Inzwischen hat sich ein gewisser Brian Allen am Mikro eingefunden (nicht zu verwechseln mit Brian Connor, der auch mal für Vicious Rumors gesungen hat). Erstgenannter war offenbar Sänger für Malice, eine US-Undergroundgröße aus der Achtziger-Powermetalszene. Allen ist ein Sänger der Sorte „sehr rau und trifft nicht immer jeden Ton“. Das ist perse im Bereich Heavy Metal nicht ungewöhnlich und auch nicht schlimm. Im Gegenteil: Es gibt tolle Exemplare dieser Gattung, man denke etwa an Coburn Pharr (Omen, Annihilator) oder David Wayne (Metal Church, Reverend). Nur kann Brian Allen mit solchen Helden leider nicht mithalten. Im Gegenteil: Der raue Sound von Allens Stimme verleitet auch die gesamte Band dazu, wieder härter zur Sache zu gehen, als es für Vicious Rumors gut ist. So befindet man sich auf „Razorback Killers“ erneut im Grenzbereich zwischen Power Metal und Thrash Metal, man könnte auch sagen: Zwischen allen Stühlen. Da können auch Gaststar-Auftritte übriggebliebener Helden von damals (Mark McGee) nix retten. Die Songs sind von der Stange des heutigen gesichtslosen Musikbetriebs im Sektor Metallwaren, Sortierung: grob. Klar, hier und da lässt man die Augenbraue nach oben zucken, denn Geoff Thorpe hat immer noch ein geniales Händchen für melodische Soli des obersten Schwierigkeitsgrads. Auch der immense Durchhaltewillen der Kapelle nötigt einem Respekt ab. Auch die Livekonzerte (von denen ich zuletzt anno 2007 eines besuchen durfte) sind nach wie vor eine Macht, die man jedem Metalhead nur ans Herz legen kann.

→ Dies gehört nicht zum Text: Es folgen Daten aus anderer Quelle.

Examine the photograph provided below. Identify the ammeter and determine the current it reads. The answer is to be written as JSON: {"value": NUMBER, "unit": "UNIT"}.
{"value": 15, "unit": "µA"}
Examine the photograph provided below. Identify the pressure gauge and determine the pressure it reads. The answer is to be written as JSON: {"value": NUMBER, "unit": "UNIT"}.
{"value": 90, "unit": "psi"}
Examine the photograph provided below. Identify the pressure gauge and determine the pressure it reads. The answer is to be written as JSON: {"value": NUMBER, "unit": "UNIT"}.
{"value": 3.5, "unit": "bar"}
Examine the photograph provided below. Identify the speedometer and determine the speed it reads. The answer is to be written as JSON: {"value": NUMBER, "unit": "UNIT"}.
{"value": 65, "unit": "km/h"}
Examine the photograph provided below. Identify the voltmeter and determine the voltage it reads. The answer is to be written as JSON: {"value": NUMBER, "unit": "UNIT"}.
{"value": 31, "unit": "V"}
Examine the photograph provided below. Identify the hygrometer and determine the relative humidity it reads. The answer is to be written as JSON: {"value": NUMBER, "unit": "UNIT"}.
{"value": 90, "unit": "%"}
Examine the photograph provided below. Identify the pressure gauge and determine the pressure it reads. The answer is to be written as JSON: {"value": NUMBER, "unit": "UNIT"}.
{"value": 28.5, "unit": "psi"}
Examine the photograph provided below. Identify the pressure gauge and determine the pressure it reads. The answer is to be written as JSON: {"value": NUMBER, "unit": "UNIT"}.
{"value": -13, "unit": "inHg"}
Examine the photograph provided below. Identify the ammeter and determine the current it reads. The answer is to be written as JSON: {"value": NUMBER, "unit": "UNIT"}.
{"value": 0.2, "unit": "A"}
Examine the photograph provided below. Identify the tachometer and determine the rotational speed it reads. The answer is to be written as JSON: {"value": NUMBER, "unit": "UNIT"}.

Aber „Razorback Killers“!? Das ist leider mal wieder eine Scheibe, die man entweder gleich im Laden stehenlassen kann (das würde ich empfehlen) oder man kauft sie sich, hört sie zweimal und dann verschimmelt sie im CD-Schrank — weil’s eben nun mal nicht so gut ist, wie die alten Sachen. Nostalgie hin oder her…

Sorry, mehr als zwei Punkte sind nicht drin.